Honestly if they’re not paying for anything in the community anyway why do we care whether or not they stay?
I’m tired of 0.1% courting and worshipping that people do.
Massachusetts implemented a 4% millionaire tax in 2022 and a small capital gains tax. The results?
- extra $3b in tax revenue, extra $1.3b with the capital gains changed.

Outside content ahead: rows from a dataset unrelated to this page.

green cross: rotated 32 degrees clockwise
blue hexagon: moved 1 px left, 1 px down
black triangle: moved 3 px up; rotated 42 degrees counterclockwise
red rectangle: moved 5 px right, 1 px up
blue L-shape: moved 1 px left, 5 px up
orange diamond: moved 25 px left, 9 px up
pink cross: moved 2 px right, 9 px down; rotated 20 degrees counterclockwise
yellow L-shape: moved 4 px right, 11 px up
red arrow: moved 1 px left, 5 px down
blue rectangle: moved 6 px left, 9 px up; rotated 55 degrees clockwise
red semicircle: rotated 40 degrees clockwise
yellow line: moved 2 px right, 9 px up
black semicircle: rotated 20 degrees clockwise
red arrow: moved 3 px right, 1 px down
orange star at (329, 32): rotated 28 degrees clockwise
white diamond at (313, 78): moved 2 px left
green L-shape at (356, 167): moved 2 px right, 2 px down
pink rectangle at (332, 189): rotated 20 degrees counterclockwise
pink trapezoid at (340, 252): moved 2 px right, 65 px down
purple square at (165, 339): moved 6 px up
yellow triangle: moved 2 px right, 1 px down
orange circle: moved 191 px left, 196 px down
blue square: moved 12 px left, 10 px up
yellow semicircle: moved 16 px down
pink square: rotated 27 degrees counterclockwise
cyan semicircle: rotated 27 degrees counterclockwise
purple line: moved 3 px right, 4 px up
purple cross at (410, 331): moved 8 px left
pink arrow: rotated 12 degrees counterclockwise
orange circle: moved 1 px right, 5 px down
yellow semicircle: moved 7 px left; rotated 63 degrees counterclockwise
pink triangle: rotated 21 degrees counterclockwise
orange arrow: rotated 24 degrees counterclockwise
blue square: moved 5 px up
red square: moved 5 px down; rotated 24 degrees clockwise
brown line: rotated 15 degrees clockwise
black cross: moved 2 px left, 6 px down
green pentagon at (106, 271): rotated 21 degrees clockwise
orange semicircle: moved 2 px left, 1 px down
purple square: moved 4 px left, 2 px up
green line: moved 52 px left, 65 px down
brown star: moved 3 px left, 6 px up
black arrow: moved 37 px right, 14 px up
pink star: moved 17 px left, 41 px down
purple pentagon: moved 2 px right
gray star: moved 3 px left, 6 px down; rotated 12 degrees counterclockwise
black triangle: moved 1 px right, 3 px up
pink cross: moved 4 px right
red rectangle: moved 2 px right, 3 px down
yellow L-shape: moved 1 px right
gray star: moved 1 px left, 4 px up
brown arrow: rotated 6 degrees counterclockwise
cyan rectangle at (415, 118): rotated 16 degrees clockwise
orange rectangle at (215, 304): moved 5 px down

- passed a $2.5 billion infrastructure & education bill
- millionaires in Massachusetts actually grew because of the economic expansion
- collective wealth of the people in the state went up by 40% two years after it passed
It’s proven that it works. We just need policies that benefit people and not just the rich.
Some of the sources:
https://www.axios.com/local/boston/2025/04/29/millionaires-massachusetts-income-surtax-increase
But then how will Musk et al ever become trillionaires if they are taxed accordingly? /s
Worth remembering: the “they’ll leave” line gets used for any reform—so it’s healthier to ask for data and design policy around outcomes, not threats.
- Billionaires and millionaires want to live in safe places. Guess where it is safe? Where the general public has a good relative wealth. Guess what taxes causes…
I already bought it, you don’t need to keep selling it to me.
Good riddance. The perfect analogy is removing a brain cancer.
5 - You’re running cover for pedophiles when you say this.
That would be unconstitutional. Violation of freedom of movement.
No one is stopping them from moving, just pay the taxes they owe.